Task instructions
From the records beneath, determine how many lines contain "quote" and report only that figure.

Page-level text extractions:
§

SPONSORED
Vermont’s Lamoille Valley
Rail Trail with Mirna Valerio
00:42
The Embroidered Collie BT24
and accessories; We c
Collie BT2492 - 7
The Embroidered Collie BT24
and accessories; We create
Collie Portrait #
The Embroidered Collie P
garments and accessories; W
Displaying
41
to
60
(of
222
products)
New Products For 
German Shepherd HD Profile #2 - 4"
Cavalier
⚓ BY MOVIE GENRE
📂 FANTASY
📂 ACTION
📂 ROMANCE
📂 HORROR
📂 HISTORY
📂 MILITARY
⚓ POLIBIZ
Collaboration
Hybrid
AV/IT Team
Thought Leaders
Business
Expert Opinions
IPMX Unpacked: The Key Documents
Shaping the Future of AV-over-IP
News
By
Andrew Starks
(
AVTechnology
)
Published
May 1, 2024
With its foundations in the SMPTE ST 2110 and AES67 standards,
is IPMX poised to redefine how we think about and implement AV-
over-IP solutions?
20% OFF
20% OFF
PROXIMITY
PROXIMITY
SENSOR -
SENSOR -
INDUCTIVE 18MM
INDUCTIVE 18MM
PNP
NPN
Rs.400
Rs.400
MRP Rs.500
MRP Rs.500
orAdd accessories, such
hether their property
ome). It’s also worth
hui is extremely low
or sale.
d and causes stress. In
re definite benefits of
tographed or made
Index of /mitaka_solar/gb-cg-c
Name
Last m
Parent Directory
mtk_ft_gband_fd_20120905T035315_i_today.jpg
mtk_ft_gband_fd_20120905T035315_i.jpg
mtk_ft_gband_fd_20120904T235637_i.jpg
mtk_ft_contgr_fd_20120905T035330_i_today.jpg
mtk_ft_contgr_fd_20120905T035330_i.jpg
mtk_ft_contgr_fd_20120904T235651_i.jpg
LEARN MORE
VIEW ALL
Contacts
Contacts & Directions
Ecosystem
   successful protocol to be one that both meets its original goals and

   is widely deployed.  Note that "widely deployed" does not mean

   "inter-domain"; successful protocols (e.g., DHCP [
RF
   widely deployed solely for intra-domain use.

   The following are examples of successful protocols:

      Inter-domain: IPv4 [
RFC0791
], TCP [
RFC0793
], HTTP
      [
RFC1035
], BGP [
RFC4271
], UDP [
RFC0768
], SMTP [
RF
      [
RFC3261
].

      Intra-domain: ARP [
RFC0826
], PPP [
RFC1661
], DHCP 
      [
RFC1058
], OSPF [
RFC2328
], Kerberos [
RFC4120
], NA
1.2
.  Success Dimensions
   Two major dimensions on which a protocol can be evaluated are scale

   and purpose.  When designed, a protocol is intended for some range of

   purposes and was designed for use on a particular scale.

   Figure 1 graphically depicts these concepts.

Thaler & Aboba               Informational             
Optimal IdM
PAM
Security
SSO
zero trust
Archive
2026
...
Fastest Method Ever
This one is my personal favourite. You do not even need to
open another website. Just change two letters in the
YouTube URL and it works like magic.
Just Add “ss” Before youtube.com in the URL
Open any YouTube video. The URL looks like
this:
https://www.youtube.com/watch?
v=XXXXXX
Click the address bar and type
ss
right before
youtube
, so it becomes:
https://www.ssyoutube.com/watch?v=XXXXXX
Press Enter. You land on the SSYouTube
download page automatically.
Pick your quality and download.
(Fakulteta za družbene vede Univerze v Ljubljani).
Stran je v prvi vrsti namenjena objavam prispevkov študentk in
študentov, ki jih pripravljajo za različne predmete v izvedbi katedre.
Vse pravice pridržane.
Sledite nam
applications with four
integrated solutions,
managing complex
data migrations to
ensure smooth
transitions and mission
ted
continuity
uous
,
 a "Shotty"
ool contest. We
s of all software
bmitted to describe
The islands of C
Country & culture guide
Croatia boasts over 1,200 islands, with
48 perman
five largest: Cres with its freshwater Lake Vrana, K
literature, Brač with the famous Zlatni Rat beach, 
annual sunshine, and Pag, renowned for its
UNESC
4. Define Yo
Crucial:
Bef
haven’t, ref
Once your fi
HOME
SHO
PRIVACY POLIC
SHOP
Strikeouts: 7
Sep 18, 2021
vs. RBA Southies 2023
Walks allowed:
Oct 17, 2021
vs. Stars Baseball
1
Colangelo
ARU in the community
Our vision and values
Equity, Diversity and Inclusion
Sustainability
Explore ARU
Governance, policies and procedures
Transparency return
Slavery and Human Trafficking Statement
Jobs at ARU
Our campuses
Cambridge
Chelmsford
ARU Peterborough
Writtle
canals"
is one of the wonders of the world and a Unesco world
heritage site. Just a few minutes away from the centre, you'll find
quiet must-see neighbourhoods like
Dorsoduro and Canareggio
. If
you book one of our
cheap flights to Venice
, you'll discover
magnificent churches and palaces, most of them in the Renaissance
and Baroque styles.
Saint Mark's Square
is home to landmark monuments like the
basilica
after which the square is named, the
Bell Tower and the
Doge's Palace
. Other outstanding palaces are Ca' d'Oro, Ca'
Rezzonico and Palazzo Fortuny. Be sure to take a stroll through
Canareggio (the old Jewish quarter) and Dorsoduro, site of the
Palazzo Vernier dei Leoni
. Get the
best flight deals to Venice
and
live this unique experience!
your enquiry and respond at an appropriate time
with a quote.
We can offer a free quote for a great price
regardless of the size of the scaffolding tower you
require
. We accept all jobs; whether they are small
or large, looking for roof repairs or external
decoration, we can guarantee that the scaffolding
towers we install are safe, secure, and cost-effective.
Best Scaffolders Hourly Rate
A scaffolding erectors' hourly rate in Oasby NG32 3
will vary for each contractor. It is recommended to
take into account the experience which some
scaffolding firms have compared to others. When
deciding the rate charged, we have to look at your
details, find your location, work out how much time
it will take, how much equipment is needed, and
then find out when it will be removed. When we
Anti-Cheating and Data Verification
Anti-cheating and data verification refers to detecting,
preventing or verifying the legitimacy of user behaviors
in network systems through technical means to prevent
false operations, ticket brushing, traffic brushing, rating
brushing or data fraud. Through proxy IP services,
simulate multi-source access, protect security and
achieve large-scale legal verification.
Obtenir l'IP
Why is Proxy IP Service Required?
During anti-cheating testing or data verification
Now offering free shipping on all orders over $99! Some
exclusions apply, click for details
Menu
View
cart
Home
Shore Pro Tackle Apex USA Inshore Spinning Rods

§

The answer
2